India’s medal tally will stay at a total of six with one silver and five bronze and the 71st place among 205 nations that took part in the Paris Olympics. With the Court of Arbitration for Sport dismissing Vinesh Phogat’s plea for a shared silver medal in the 50 kg wrestling event, India will have to be content with its on-field performance of medals that came in at one less than in the Tokyo Olympics and without a gold.

Having taken Vinesh Phogat’s case to heart after the athlete failed by a mere 100 grams to weigh in under 50 kg, this may come as a cruel disappointment to sentimental sports fans in millions.
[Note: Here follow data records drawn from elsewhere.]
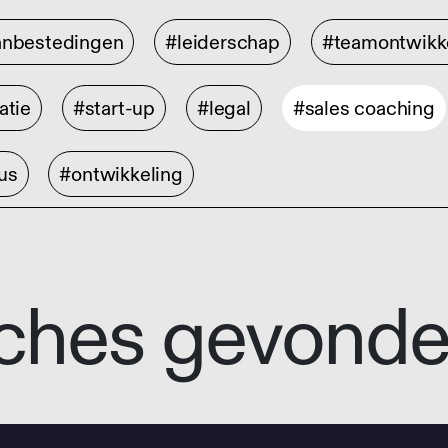
anbestedingen
#leiderschap
#teamontwikk
atie
#start-up
#legal
#sales coaching
us
#ontwikkeling
ches gevond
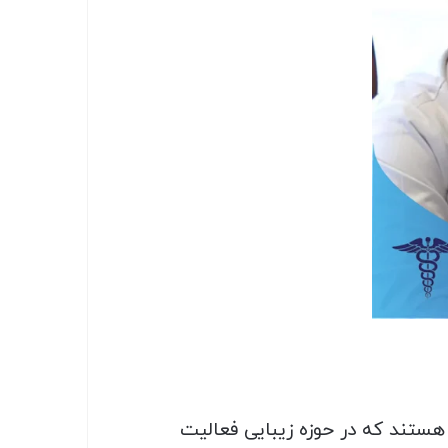
ستند که در حوزه زیبایی فعالیت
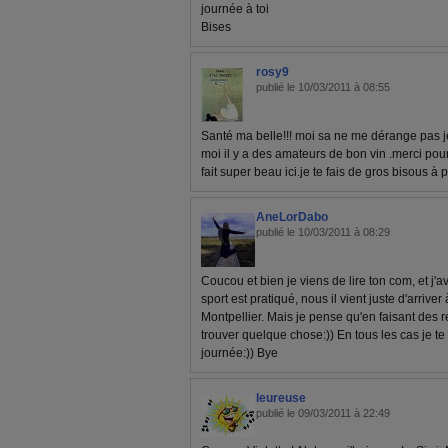
journée à toi
Bises
rosy9
publié le 10/03/2011 à 08:55
Santé ma belle!!! moi sa ne me dérange pas j
moi il y a des amateurs de bon vin .merci po
fait super beau ici.je te fais de gros bisous à 
AneLorDabo
publié le 10/03/2011 à 08:29
Coucou et bien je viens de lire ton com, et j'
sport est pratiqué, nous il vient juste d'arriver
Montpellier. Mais je pense qu'en faisant des r
trouver quelque chose:)) En tous les cas je t
journée:)) Bye
leureuse
publié le 09/03/2011 à 22:49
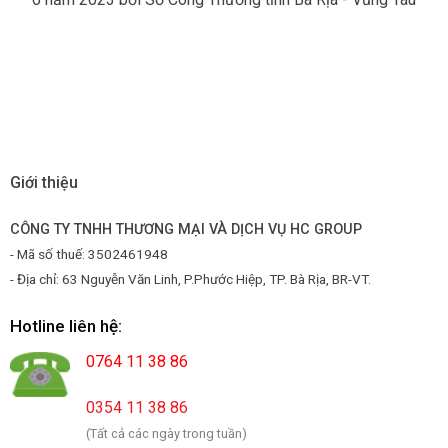
Giới thiệu
CÔNG TY TNHH THƯƠNG MẠI VÀ DỊCH VỤ HC GROUP
- Mã số thuế: 3502461948
- Địa chỉ: 63 Nguyễn Văn Linh, P.Phước Hiệp, TP. Bà Rịa, BR-VT.
Hotline liên hệ:
0764 11 38 86
0354 11 38 86
(Tất cả các ngày trong tuần)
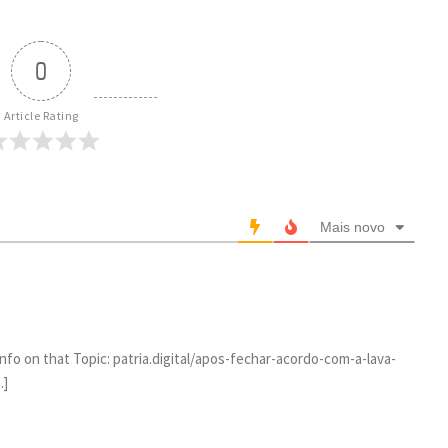
0
Article Rating
Mais novo
Info on that Topic: patria.digital/apos-fechar-acordo-com-a-lava-
…]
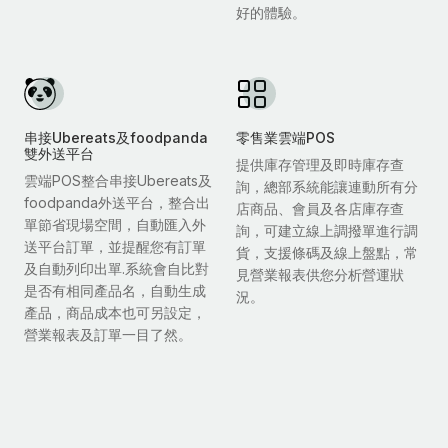
好的體驗。
串接Ubereats及foodpanda
零售業雲端POS
雙外送平台
提供庫存管理及即時庫存查
雲端POS整合串接Ubereats及
詢，總部系統能讓連動所有分
foodpanda外送平台，整合出
店商品、會員及各店庫存查
單節省現場空間，自動匯入外
詢，可建立線上調撥單進行調
送平台訂單，並提醒您有訂單
貨，支援條碼及線上盤點，常
及自動列印出單.系統會自比對
見營業報表供您分析營運狀
是否有相同產品名，自動生成
況。
產品，商品成本也可另設定，
營業報表及訂單一目了然。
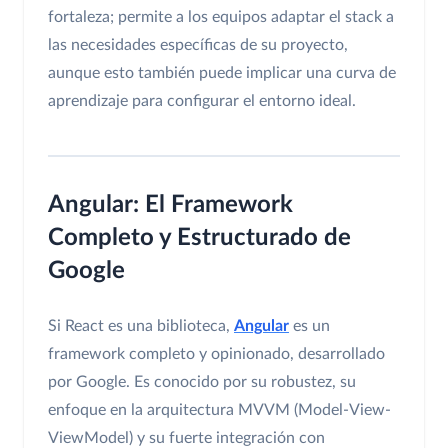
fortaleza; permite a los equipos adaptar el stack a
las necesidades específicas de su proyecto,
aunque esto también puede implicar una curva de
aprendizaje para configurar el entorno ideal.
Angular: El Framework
Completo y Estructurado de
Google
Si React es una biblioteca,
Angular
es un
framework completo y opinionado, desarrollado
por Google. Es conocido por su robustez, su
enfoque en la arquitectura MVVM (Model-View-
ViewModel) y su fuerte integración con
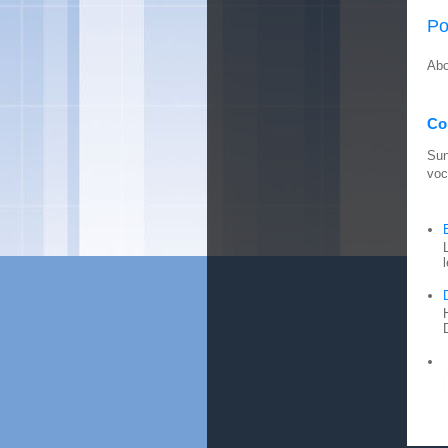
Po
Abo
Con
Sun
voc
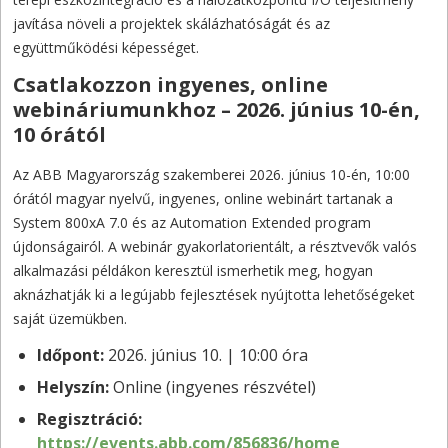
javítása növeli a projektek skálázhatóságát és az
együttműködési képességet.
Csatlakozzon ingyenes, online
webináriumunkhoz – 2026. június 10-én,
10 órától
Az ABB Magyarország szakemberei 2026. június 10-én, 10:00
órától magyar nyelvű, ingyenes, online webinárt tartanak a
System 800xA 7.0 és az Automation Extended program
újdonságairól. A webinár gyakorlatorientált, a résztvevők valós
alkalmazási példákon keresztül ismerhetik meg, hogyan
aknázhatják ki a legújabb fejlesztések nyújtotta lehetőségeket
saját üzemükben.
Időpont:
2026. június 10. | 10:00 óra
Helyszín:
Online (ingyenes részvétel)
Regisztráció:
https://events.abb.com/856836/home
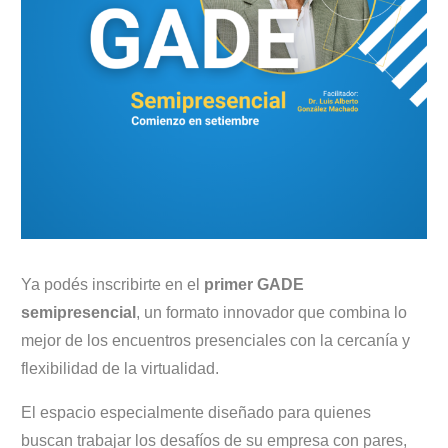
Ya podés inscribirte en el
primer GADE
semipresencial
, un formato innovador que combina lo
mejor de los encuentros presenciales con la cercanía y
flexibilidad de la virtualidad.
El espacio especialmente diseñado para quienes
buscan trabajar los desafíos de su empresa con pares,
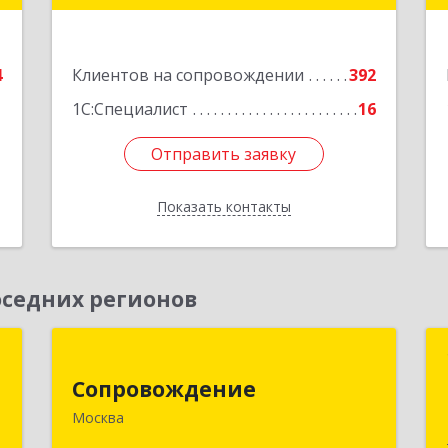
е
дом № 19, оф.506
Подробнее
4
Клиентов на сопровождении
392
1С:Специалист
16
Отправить заявку
Отправить заявку
Показать контакты
Назад
седних регионов
м
Сопровождение
Сопровождение
,
117198, Москва г, Саморы Машела ул,
Москва
2
дом № 8, корпус 1, кв.233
But rules are rules, and any exceptions made can only lead to more athletes being allowed to flout them, particularly when the weight limits are measurable and not a subjective criterion.

The Indian Olympic Association is making a case that the stringent weight rules come down too hard on marginal discrepancies and this could impact athletes’ careers as well as affect their mental well-being. While there may be a more empathetic way of dealing with such differences on two successive days of weighing-in, they must be laid down in the rules as allowances to be granted.

The more valid argument is that the case of an athlete like Phogat, who is not the only one to have been affected by weight regulations, still merits consideration for a silver as she had qualified to fight the final after weighing in below 50 kg on the day of the semifinal event.

It can be argued that a subsequent disqualification should not strip an athlete who had qualified for a medal. It would have achieved something for the sporting fraternity if the Phogat case leads to a prospective change in regulations that will be more sympathetic towards athletes who use no unfair means in competition to keep their weight classification.

To pursue this any further legally would be pointless. The IOA would do better to campaign for a change in rules so that athletes do not suffer such heartbreaks. The pursuit of sporting excellence calls for great dedication and framers of rules should recognise that.

Vinesh Phogat would, of course, remain a champion in everyone’s estimation and a heroine for millions of sportspeople for standing up for the security from sexual exploitation of young athletes, both girls and boys, in sport.